On one trip to search for snowbells in steep-walled creeks off the Nueces River, a member of Bamberger’s snowbell-recovery team made a surprising discovery. Scott Gardner happened onto a large patch of snowbell saplings growing on the floor of a canyon.
This turned out to be the second largest population of Texas snowbells found in the wild. Amazingly, it is not growing on steep cliffs as all previously found snowbells are in that area. And, most significantly, regeneration is taking place at that site.
At the usual snowbell localities in the Nueces watershed, mature flowering snowbells are growing from steep cliffs, and any saplings sprouting from seeds that drop to the canyon floor are eaten by deer. There is no regeneration of the species.
Where Gardner had found this regenerating population, no sheep were kept on the land and anthrax had killed 80% of the deer in the area. Without browsing animals, how many other habitats might the Texas snowbell occupy?
Apparently, there is some debate among botanists about whether certain Hill Country plants are confined to limestone canyons mainly because they require the extra moisture provided by those habitats or mainly because browsing ungulates have eaten them back to the most inaccessible sites.
Jackie Poole, Texas Parks and Wildlife botanist, probably has studied Texas snowbells longer and more thoroughly than anyone. She writes in “Rare Plants of Texas” that snowbells in the Devil’s River watershed show little damage from herbivory. Along the Devil’s River and its tributaries, Texas snowbell grows in several habitats, not just on inaccessible canyon walls as it does in most of the upper Nueces system.
This might make us wonder about some of the local uncommon native plants that seem confined to stream canyons. For example, sycamore-leaf snowbell (Styrax platanifolius subsp. stellatus) in the Boerne area grows hanging out over the rims of steep canyons and creek banks. There are four or five sycamore-leaf snowbells along Cibolo Creek at the Cibolo Nature Center (CNC). Although these little trees flower every spring and produce viable seed, no saplings are taking hold under the mature plants.
Probably the overabundant deer population will never allow sycamore-leaf snowbells to regenerate here. This species seems destined to eventual extinction at the CNC as long as the pressure from browsing deer is so intense.
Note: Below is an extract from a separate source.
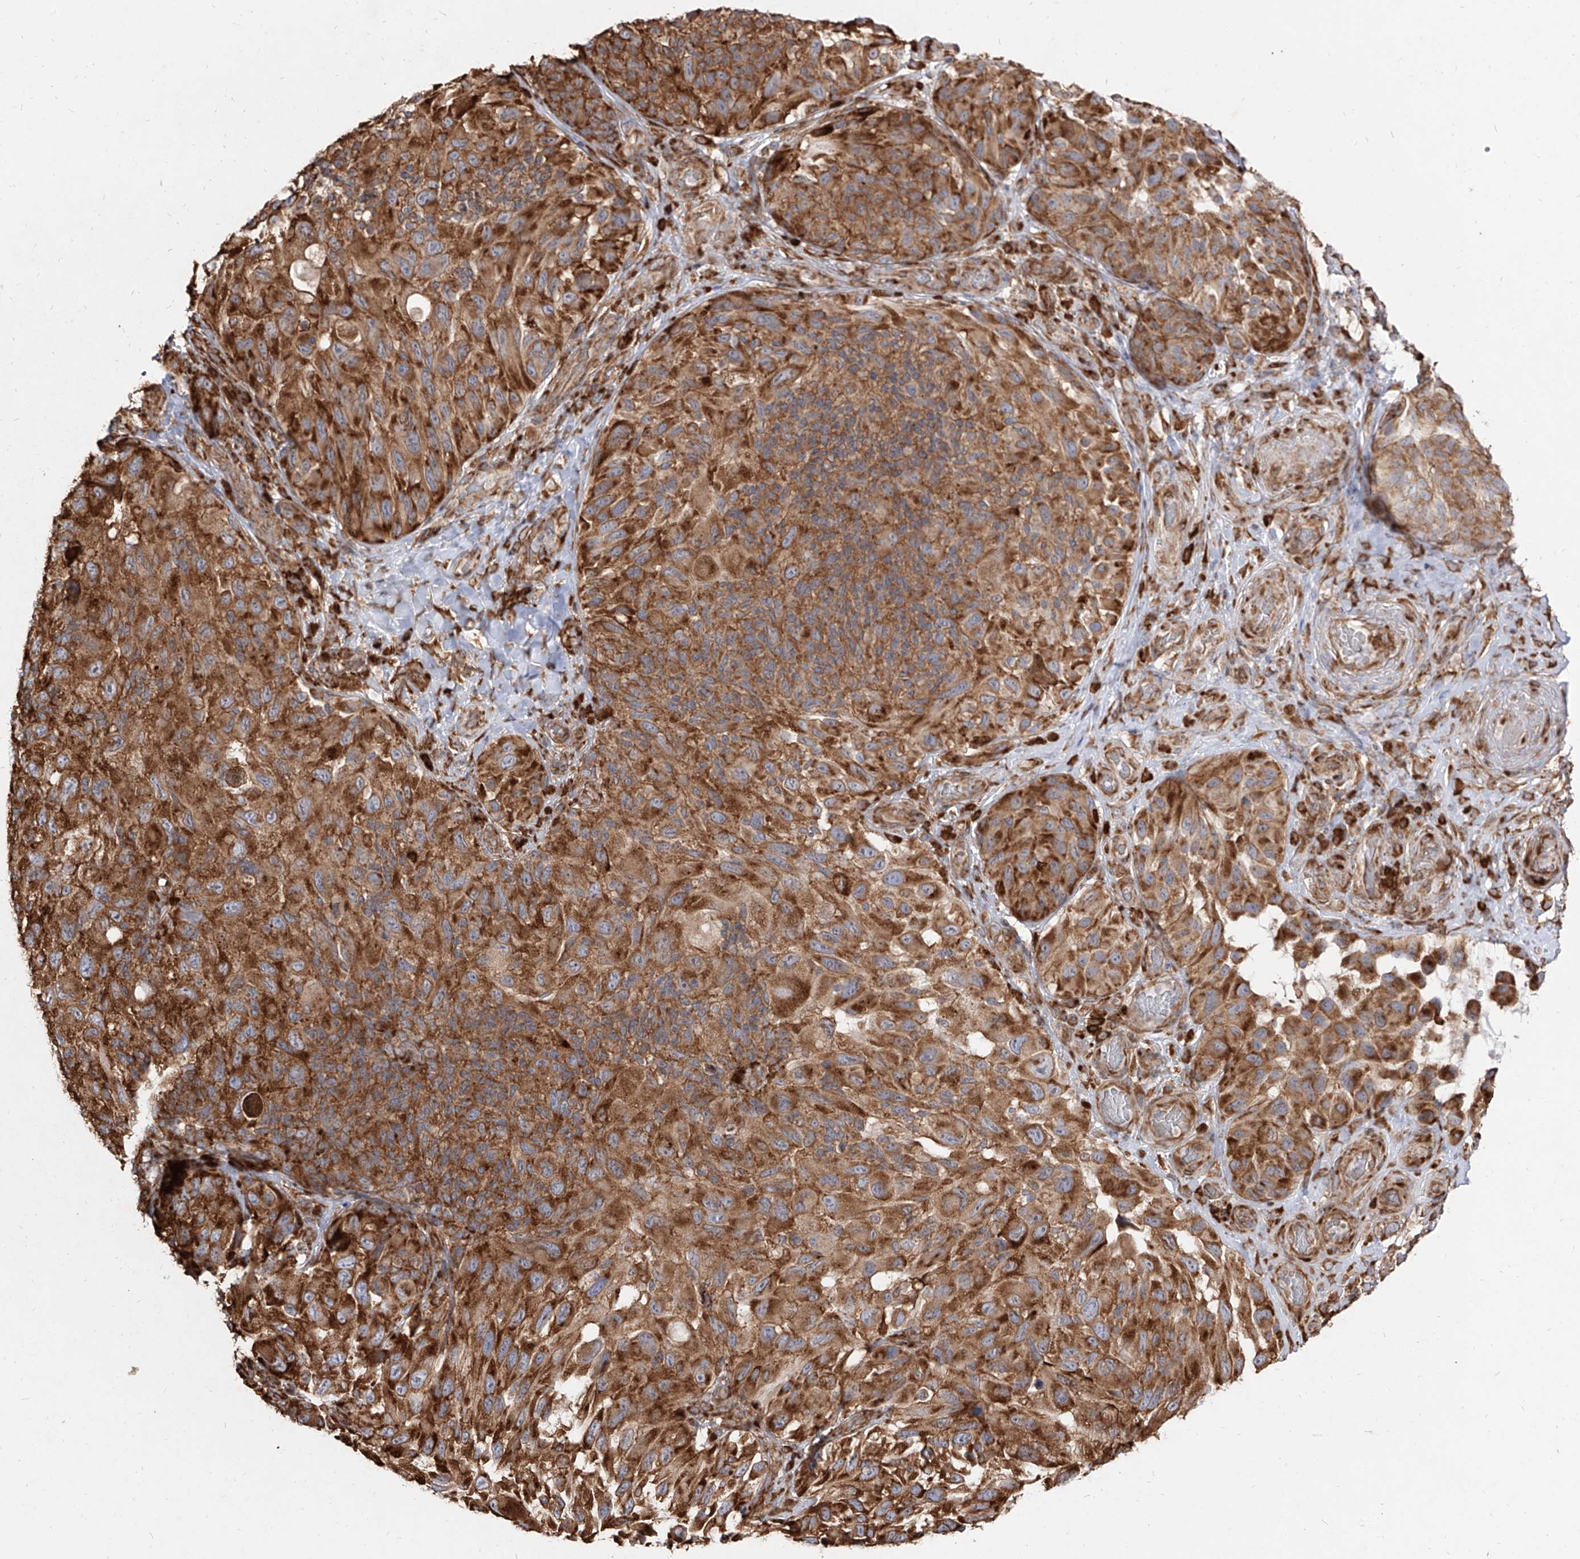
{"staining": {"intensity": "strong", "quantity": ">75%", "location": "cytoplasmic/membranous"}, "tissue": "melanoma", "cell_type": "Tumor cells", "image_type": "cancer", "snomed": [{"axis": "morphology", "description": "Malignant melanoma, NOS"}, {"axis": "topography", "description": "Skin"}], "caption": "Immunohistochemical staining of human malignant melanoma displays strong cytoplasmic/membranous protein staining in approximately >75% of tumor cells.", "gene": "RPS25", "patient": {"sex": "female", "age": 73}}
Perhaps it is time for a little assistance from man to avoid this.
From seeds collected nearby on a high bluff over Cibolo Creek, we are growing snowbell seedlings to plant at the CNC. It is hoped that in time, there will be healthy self-perpetuating populations at the nature center.
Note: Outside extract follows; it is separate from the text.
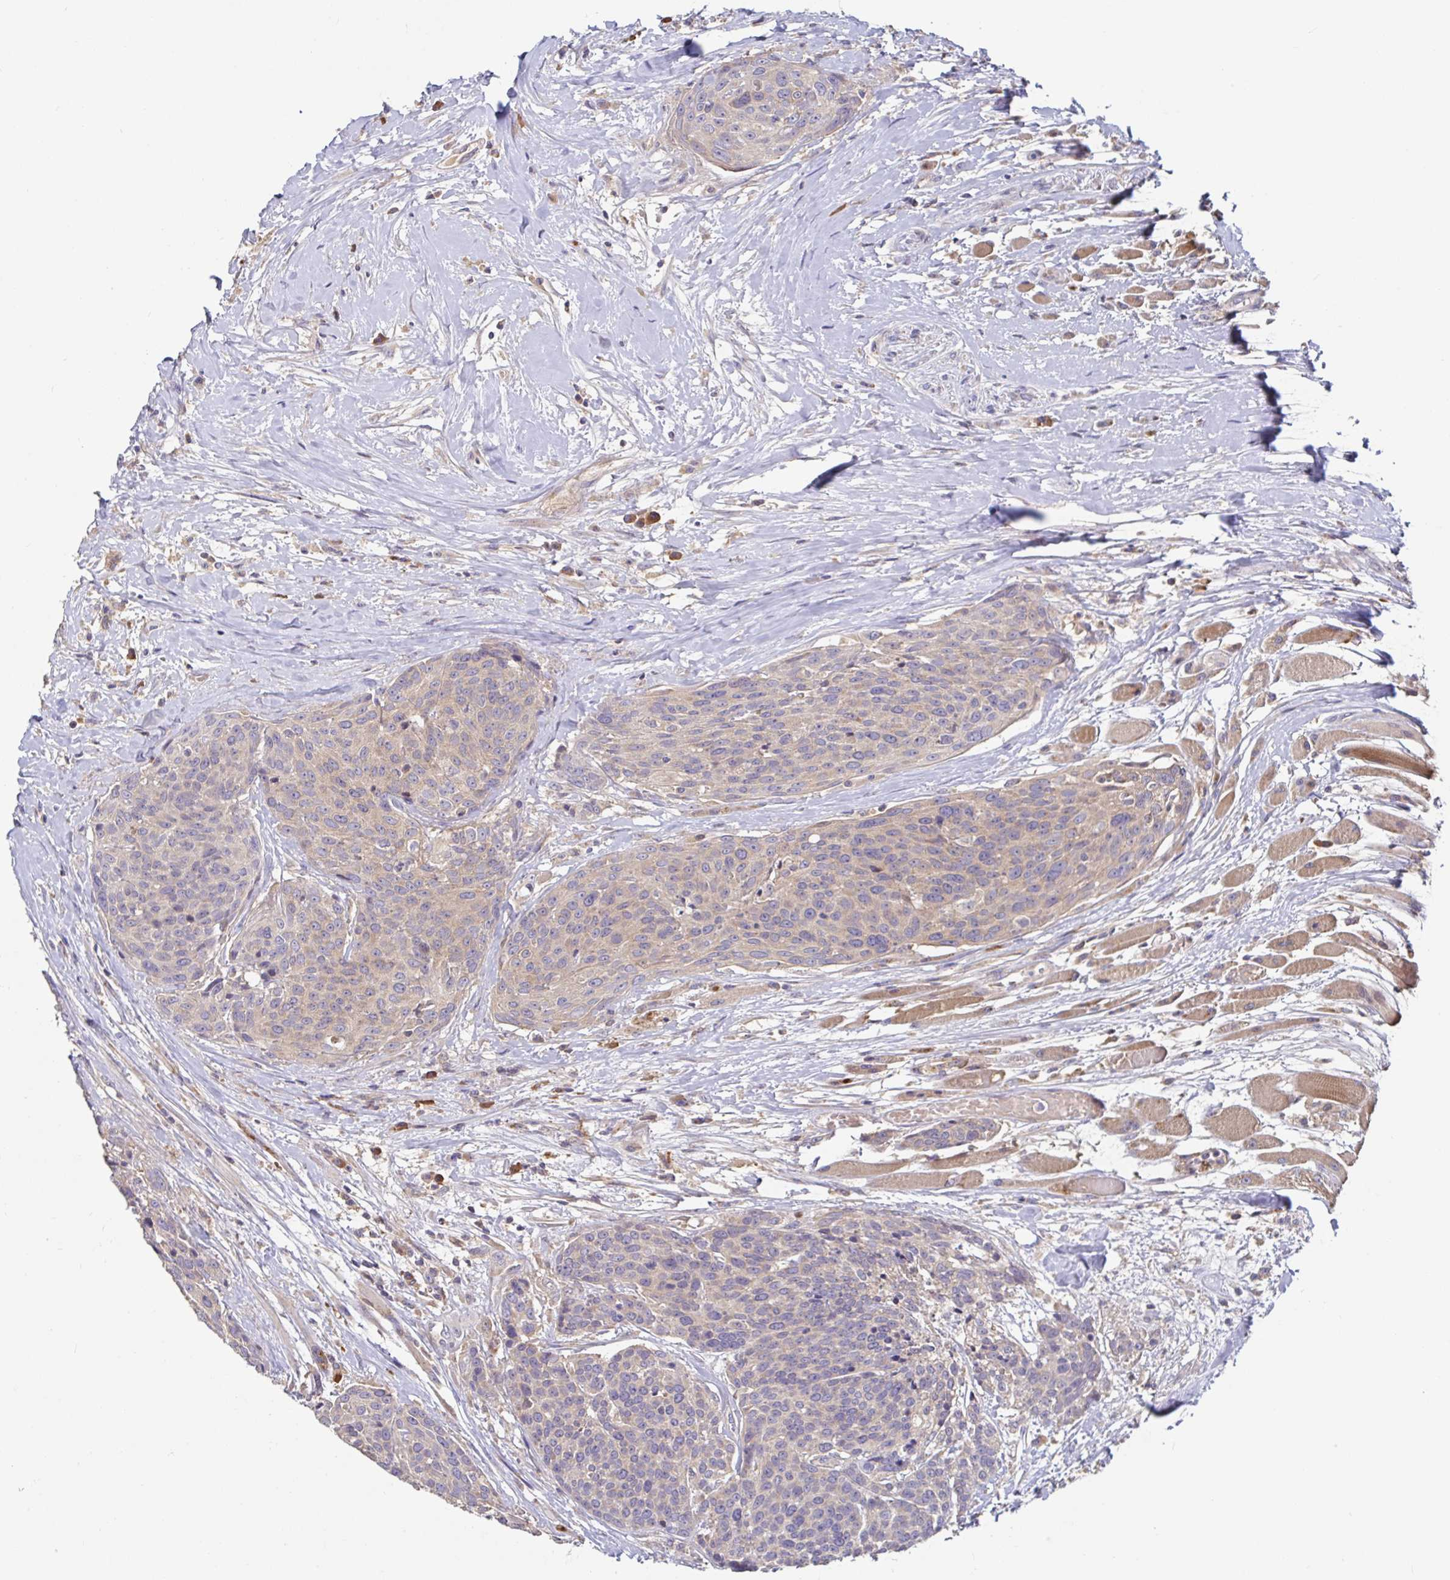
{"staining": {"intensity": "weak", "quantity": "<25%", "location": "cytoplasmic/membranous"}, "tissue": "head and neck cancer", "cell_type": "Tumor cells", "image_type": "cancer", "snomed": [{"axis": "morphology", "description": "Squamous cell carcinoma, NOS"}, {"axis": "topography", "description": "Oral tissue"}, {"axis": "topography", "description": "Head-Neck"}], "caption": "A micrograph of head and neck cancer stained for a protein exhibits no brown staining in tumor cells. (IHC, brightfield microscopy, high magnification).", "gene": "LARP1", "patient": {"sex": "male", "age": 64}}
Growing snowbells will require strong exclosures to keep away the munching critters. With good wire-fence exclosures, we can experiment with several different habitats to see where sycamore-leaf snowbells might be thriving if this area hadn’t suffered through many decades of sheep and goat browsing, followed by the current severe overabundance of deer.
Other local canyon plants that might have a wider distribution if it were not for abundant browsing animals are big red sage (Salvia pentstemonoides) and canyon mockorange (Philadelphus ernestii). We’ve already begun an experiment to see what different habitats at CNC will support big red sage. I’ll keep you posted on the results our endeavors.